## RINCIAN TUGAS
Salin dengan tepat bagian teks tentang penolakan warga terhadap reklamasi pesisir, mulai dari kata-kata yang memuat "Beberapa hari lalu, dia" dan berhenti setelah "siap menghadang kembali.".

## BACAAN
Beberapa hari lalu, dia kembali mendatangi balai desa sambil "berteriak" bahwa warga memiliki hak menyelamatkan pesisirnya dan menolak rencana reklamasi. Ketika itu  memang ada pertemuan di balai desa antara Kepala Desa dan Ketua RT di desa Gersik Putih. Sayangnya, Shidiq sebagai ketua RT Tapakerbau tidak diundang oleh Pemerintah Desa. Pertemuan ini membahas rencana proyek tambak garam di pantai yang disengketakan yang akan dilakukan pada tanggal 21 Januari kemarin, setelah sebelumya selalu gagal karena ditentang warga.

Tak ingin kecolongan, Shidiq bersama  emak-emak mendatangi balai desa dan meminta reklamasi pantai tidak diteruskan. Jika diteruskan warga siap menghadang kembali.

Rencana reklamasi pesisir yang sudah ada sertifikat hak miliknya (SHM) itu seluas 20 hektar dari total 90 hektar pantai tersisa. Warga Tapakerbau ini sangat gigih menolak reklamasi karena pesisir tersisa ini merupakan sumber penghasilan ekonomi warga. Dari situ warga bisa mengais kerang, udang, kepiting dll. Warga yang memanfaatkan pantai tersisa ini bukan hanya dari kampung Tapakerbau. Dari desa lain, bahkan dari kecamatan lainnya juga banyak warga yang mencari untung di pantai ini.

Selain alasan di atas, jika reklamasi itu dilakukan kampung Tapakerbuy semakin rentan terkena banjir dan rob, terutama ketika musim hujan. Belum direklamasi saja, seperti di musim hujan saat ini, kampung Tapakerbuy kemarin sudah mengalami banjir. Bisa dimaklumi jika warga bahu-membahu menghadang rencana proyek reklamasi ini.

## KUTIPAN DATA
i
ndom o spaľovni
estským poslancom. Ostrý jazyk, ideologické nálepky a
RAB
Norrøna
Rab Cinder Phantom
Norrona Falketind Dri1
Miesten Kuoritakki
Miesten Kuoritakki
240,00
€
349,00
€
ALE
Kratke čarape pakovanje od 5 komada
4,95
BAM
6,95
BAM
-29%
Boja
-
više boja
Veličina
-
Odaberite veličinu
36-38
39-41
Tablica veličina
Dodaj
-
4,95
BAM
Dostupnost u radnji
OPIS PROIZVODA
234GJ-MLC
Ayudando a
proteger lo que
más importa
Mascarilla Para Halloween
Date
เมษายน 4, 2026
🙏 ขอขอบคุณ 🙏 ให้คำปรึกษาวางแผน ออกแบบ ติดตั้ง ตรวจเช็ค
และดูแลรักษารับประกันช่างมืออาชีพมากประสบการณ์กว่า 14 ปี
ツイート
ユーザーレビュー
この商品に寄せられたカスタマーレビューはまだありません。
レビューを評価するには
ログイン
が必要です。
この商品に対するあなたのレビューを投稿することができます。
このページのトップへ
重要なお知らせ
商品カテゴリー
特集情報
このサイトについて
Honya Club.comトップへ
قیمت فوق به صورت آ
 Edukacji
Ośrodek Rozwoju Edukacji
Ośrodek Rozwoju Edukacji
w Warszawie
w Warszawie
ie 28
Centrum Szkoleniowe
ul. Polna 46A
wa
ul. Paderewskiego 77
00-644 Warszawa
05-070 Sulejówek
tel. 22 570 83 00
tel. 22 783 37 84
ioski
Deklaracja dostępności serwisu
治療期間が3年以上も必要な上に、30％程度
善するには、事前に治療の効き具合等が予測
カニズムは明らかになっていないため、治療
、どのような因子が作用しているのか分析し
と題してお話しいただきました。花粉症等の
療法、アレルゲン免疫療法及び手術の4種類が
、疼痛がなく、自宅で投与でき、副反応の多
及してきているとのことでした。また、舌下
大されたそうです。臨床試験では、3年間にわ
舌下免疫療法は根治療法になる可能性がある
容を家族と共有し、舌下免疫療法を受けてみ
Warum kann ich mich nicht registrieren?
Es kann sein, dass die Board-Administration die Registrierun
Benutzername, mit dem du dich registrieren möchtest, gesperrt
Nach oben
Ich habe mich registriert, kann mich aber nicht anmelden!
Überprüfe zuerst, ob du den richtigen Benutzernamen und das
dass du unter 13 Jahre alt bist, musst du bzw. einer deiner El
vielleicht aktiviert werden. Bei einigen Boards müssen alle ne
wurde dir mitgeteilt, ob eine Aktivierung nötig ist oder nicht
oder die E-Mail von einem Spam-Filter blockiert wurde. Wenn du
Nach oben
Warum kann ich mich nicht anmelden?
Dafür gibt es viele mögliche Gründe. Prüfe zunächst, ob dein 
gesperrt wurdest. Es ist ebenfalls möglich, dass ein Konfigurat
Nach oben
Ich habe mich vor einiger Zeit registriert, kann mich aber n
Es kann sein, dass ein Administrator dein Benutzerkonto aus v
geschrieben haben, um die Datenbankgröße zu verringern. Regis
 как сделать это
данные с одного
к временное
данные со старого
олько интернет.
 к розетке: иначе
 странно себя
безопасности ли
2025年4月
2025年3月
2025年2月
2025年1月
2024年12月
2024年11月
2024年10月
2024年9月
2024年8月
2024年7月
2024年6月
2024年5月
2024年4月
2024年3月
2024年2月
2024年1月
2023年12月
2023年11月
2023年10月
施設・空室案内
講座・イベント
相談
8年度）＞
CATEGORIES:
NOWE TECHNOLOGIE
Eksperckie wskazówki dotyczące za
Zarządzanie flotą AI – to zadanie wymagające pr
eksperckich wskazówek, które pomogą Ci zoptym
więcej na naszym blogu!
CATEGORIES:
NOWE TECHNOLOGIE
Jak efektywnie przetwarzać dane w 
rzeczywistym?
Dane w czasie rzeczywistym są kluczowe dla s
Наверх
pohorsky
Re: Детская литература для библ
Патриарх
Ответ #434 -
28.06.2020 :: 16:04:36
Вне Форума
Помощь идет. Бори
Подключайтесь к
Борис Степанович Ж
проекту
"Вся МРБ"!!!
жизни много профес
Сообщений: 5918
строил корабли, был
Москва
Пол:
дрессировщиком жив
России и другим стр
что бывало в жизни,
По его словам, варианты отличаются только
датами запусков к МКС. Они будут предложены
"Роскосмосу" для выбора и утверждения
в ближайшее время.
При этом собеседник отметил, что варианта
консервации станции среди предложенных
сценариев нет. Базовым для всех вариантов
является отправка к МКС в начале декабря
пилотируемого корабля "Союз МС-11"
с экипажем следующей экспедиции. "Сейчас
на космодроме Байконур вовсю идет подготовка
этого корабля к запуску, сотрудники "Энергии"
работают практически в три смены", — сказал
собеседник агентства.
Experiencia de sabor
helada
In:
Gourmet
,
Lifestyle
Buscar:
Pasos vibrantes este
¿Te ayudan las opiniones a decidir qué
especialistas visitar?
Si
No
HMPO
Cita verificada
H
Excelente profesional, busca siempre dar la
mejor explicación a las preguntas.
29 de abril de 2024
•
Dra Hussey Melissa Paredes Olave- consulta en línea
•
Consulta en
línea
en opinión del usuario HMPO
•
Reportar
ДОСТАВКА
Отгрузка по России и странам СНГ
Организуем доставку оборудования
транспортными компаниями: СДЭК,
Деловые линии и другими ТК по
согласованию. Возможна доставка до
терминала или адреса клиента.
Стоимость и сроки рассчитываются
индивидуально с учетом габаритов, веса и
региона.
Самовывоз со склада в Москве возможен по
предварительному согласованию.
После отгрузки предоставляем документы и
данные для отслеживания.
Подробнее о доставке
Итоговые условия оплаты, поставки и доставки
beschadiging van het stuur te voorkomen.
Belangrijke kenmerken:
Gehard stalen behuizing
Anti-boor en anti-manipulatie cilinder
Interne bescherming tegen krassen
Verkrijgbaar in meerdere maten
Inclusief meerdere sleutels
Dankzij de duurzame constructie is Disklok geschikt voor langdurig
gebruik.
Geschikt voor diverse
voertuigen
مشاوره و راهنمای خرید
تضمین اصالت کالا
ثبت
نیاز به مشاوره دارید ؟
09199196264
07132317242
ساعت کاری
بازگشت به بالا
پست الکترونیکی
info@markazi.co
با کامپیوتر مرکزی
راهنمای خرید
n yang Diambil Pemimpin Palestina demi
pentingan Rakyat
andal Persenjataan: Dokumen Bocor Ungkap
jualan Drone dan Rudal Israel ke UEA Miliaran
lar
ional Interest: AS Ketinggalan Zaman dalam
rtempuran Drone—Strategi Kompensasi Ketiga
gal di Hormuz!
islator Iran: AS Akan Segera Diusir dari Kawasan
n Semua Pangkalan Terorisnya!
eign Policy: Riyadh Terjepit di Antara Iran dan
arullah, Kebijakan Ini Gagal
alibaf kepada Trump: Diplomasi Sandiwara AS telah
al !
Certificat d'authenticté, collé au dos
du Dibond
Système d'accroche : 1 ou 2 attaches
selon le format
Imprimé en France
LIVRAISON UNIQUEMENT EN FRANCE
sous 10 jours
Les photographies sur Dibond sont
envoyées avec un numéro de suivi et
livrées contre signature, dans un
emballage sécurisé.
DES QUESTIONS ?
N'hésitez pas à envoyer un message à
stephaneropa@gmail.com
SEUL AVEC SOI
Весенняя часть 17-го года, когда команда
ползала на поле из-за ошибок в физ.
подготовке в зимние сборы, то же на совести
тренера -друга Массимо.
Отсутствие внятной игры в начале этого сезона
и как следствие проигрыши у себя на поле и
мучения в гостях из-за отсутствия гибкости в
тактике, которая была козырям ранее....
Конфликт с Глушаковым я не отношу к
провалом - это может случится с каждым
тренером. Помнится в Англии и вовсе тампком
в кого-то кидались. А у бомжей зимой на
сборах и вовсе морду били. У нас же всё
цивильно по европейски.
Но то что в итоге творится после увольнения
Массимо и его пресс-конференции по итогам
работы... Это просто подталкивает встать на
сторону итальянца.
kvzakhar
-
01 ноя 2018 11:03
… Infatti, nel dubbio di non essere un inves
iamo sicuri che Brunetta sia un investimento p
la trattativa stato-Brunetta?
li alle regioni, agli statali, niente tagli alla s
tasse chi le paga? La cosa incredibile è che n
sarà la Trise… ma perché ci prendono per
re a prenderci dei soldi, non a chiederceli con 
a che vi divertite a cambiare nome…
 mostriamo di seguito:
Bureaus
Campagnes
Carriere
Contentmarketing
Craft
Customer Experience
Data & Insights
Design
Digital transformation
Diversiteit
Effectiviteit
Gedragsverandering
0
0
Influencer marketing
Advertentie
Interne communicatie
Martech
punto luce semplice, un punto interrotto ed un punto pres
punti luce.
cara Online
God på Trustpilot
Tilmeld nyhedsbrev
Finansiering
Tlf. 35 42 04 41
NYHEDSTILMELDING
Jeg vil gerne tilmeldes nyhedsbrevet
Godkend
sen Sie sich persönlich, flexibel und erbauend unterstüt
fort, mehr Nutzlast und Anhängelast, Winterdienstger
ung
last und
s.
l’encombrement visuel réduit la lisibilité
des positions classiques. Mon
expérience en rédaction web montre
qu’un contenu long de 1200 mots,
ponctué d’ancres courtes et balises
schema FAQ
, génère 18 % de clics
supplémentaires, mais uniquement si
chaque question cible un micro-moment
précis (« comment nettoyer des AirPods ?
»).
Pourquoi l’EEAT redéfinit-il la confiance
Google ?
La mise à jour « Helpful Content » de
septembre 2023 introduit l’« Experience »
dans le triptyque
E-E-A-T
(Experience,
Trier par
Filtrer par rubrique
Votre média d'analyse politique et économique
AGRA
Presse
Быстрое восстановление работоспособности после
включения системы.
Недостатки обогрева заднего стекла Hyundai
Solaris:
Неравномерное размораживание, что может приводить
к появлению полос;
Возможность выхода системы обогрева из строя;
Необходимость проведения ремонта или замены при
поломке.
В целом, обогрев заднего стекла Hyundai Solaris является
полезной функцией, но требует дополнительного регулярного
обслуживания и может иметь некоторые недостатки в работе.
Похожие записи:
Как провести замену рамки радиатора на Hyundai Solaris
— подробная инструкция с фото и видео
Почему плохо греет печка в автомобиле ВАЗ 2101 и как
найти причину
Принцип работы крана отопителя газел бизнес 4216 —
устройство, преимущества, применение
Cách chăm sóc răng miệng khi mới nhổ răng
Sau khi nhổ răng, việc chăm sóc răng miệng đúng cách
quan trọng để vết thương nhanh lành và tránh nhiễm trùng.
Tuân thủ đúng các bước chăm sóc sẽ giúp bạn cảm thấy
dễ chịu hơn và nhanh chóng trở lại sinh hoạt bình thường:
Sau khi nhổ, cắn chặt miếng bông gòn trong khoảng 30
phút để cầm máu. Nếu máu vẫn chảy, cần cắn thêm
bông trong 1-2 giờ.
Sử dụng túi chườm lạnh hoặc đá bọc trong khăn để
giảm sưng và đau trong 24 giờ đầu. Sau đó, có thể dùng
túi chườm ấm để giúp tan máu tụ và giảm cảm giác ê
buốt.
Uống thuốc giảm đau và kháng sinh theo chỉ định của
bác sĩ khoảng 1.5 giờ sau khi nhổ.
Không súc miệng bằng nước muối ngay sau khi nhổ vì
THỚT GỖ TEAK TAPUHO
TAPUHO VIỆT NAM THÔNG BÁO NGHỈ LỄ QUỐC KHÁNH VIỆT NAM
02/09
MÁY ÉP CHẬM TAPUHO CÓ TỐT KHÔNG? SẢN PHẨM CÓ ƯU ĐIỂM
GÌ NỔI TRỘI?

## JAWABAN TUGAS
Beberapa hari lalu, dia kembali mendatangi balai desa sambil "berteriak" bahwa warga memiliki hak menyelamatkan pesisirnya dan menolak rencana reklamasi. Ketika itu  memang ada pertemuan di balai desa antara Kepala Desa dan Ketua RT di desa Gersik Putih. Sayangnya, Shidiq sebagai ketua RT Tapakerbau tidak diundang oleh Pemerintah Desa. Pertemuan ini membahas rencana proyek tambak garam di pantai yang disengketakan yang akan dilakukan pada tanggal 21 Januari kemarin, setelah sebelumya selalu gagal karena ditentang warga.

Tak ingin kecolongan, Shidiq bersama  emak-emak mendatangi balai desa dan meminta reklamasi pantai tidak diteruskan. Jika diteruskan warga siap menghadang kembali.